PROVIDED DATA:
········

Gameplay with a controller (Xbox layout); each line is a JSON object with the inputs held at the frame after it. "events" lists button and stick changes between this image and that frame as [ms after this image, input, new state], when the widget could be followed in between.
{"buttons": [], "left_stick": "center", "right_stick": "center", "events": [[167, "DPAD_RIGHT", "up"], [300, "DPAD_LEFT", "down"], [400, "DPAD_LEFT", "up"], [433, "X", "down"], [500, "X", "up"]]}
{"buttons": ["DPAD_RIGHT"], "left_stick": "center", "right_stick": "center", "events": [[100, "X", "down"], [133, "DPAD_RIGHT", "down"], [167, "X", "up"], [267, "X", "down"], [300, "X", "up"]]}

········

Give the data again exactly, line for line.

Gameplay with a controller (Xbox layout); each line is a JSON object with the inputs held at the frame after it. "events" lists button and stick changes between this image and that frame as [ms after this image, input, new state], when the widget could be followed in between.
{"buttons": [], "left_stick": "center", "right_stick": "center", "events": [[167, "DPAD_RIGHT", "up"], [300, "DPAD_LEFT", "down"], [400, "DPAD_LEFT", "up"], [433, "X", "down"], [500, "X", "up"]]}
{"buttons": ["DPAD_RIGHT"], "left_stick": "center", "right_stick": "center", "events": [[100, "X", "down"], [133, "DPAD_RIGHT", "down"], [167, "X", "up"], [267, "X", "down"], [300, "X", "up"]]}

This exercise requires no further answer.